==== Provided entries

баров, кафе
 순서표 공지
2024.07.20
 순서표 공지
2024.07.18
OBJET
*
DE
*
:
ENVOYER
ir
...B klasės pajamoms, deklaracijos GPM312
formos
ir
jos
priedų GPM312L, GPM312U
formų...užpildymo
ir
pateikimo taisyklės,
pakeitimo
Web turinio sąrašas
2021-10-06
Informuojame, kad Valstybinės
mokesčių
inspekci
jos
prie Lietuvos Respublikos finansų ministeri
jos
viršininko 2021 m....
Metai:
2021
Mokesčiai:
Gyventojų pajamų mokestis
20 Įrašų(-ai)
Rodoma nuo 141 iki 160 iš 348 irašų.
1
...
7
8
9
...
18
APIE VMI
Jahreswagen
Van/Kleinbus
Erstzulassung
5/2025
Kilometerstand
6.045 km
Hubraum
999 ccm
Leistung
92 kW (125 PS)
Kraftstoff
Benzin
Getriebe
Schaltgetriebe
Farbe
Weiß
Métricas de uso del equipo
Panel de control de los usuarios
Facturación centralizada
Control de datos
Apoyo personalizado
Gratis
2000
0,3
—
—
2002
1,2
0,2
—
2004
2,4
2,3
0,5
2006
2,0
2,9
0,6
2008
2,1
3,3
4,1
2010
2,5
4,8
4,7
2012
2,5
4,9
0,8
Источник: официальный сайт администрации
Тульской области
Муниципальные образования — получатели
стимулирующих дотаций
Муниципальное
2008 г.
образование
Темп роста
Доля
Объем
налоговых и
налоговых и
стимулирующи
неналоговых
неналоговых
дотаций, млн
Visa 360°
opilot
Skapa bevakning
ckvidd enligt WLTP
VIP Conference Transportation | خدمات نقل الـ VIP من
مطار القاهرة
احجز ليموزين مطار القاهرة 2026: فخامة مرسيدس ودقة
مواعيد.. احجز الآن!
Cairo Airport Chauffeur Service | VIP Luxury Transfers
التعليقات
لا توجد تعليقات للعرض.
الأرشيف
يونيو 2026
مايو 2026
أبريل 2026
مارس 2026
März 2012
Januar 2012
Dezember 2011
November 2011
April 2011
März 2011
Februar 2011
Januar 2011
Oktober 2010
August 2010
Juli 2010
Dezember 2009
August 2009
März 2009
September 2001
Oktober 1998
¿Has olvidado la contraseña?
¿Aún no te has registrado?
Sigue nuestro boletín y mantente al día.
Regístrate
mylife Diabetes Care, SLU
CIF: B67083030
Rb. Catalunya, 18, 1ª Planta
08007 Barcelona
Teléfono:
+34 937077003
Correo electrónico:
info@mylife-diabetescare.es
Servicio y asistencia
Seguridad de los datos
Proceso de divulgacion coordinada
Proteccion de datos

========
==== Provided entries

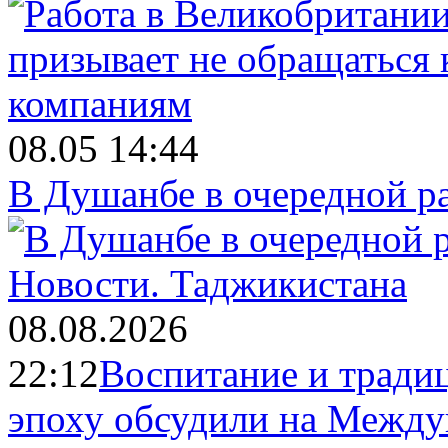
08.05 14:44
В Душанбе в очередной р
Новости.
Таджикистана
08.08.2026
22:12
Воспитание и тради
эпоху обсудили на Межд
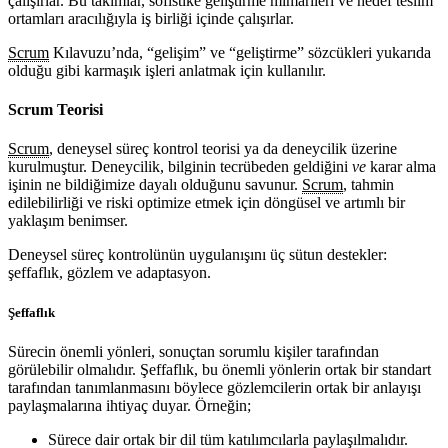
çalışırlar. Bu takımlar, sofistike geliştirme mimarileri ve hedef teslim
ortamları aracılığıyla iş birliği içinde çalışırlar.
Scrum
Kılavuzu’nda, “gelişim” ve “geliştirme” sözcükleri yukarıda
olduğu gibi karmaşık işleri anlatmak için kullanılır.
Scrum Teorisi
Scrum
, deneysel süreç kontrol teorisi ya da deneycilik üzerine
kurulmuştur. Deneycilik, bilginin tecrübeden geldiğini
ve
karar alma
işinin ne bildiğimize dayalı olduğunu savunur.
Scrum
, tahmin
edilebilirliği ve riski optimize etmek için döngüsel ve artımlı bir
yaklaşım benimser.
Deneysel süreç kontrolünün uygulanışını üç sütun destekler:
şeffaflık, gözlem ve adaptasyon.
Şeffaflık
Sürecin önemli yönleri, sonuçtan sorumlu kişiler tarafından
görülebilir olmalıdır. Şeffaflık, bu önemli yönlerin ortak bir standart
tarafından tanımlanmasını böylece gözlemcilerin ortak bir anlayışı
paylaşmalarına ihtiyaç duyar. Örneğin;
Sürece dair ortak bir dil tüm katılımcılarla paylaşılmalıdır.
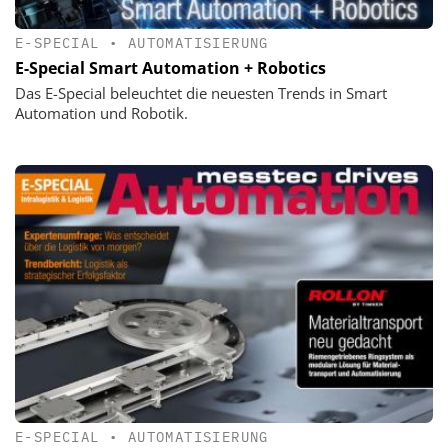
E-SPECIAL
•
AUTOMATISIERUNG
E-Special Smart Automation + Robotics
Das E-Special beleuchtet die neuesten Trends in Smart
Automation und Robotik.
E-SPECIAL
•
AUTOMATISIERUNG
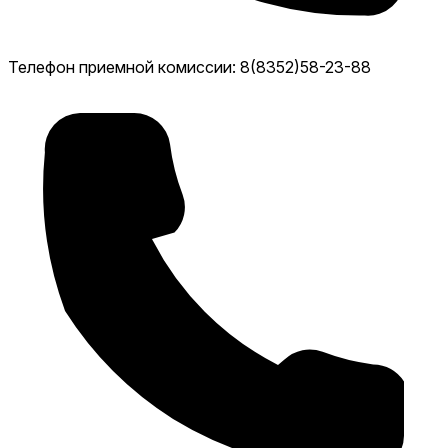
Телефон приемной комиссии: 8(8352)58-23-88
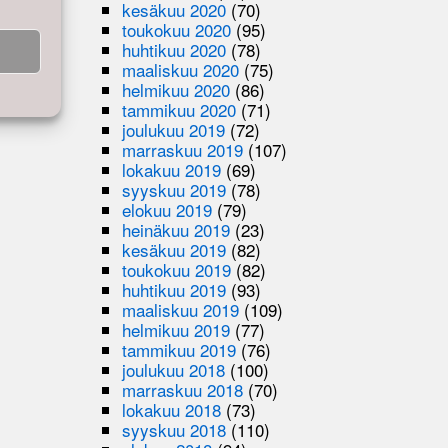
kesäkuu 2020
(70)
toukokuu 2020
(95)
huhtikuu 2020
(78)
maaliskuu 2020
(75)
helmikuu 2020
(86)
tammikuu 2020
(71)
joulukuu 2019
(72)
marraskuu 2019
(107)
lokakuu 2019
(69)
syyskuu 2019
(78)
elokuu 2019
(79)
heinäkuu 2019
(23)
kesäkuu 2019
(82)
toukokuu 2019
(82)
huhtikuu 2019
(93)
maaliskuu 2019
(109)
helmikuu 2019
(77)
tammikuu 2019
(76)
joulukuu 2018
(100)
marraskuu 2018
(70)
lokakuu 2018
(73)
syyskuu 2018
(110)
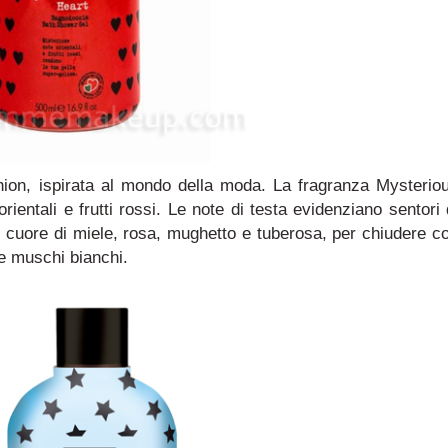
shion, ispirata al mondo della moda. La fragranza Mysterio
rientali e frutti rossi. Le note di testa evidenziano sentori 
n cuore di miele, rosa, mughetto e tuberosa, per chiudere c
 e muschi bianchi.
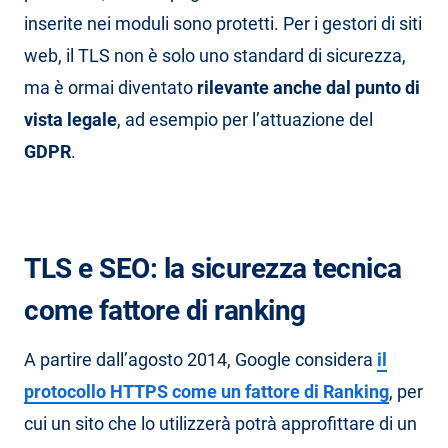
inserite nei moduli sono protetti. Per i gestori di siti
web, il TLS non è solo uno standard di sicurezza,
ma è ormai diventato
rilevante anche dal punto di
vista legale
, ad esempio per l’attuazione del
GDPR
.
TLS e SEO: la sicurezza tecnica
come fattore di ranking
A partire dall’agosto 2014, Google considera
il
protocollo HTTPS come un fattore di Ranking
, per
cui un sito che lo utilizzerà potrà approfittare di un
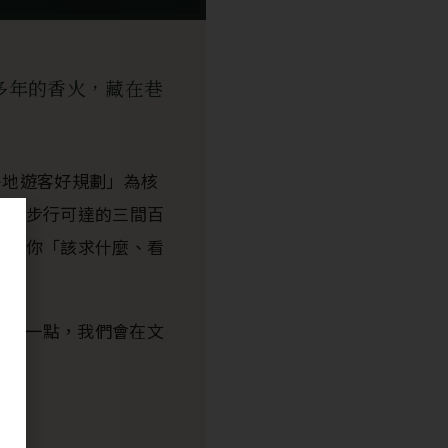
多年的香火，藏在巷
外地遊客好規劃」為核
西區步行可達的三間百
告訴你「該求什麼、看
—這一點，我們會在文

========

→ Problem to work on: Within the data above, the lines from the one with "priedų GPM312L, GPM312U" to the one with "Panel de control de los usuarios" must be repeated exactly; no other line belongs in the answer.

→ Solution:
priedų GPM312L, GPM312U
formų...užpildymo
ir
pateikimo taisyklės,
pakeitimo
Web turinio sąrašas
2021-10-06
Informuojame, kad Valstybinės
mokesčių
inspekci
jos
prie Lietuvos Respublikos finansų ministeri
jos
viršininko 2021 m....
Metai:
2021
Mokesčiai:
Gyventojų pajamų mokestis
20 Įrašų(-ai)
Rodoma nuo 141 iki 160 iš 348 irašų.
1
...
7
8
9
...
18
APIE VMI
Jahreswagen
Van/Kleinbus
Erstzulassung
5/2025
Kilometerstand
6.045 km
Hubraum
999 ccm
Leistung
92 kW (125 PS)
Kraftstoff
Benzin
Getriebe
Schaltgetriebe
Farbe
Weiß
Métricas de uso del equipo
Panel de control de los usuarios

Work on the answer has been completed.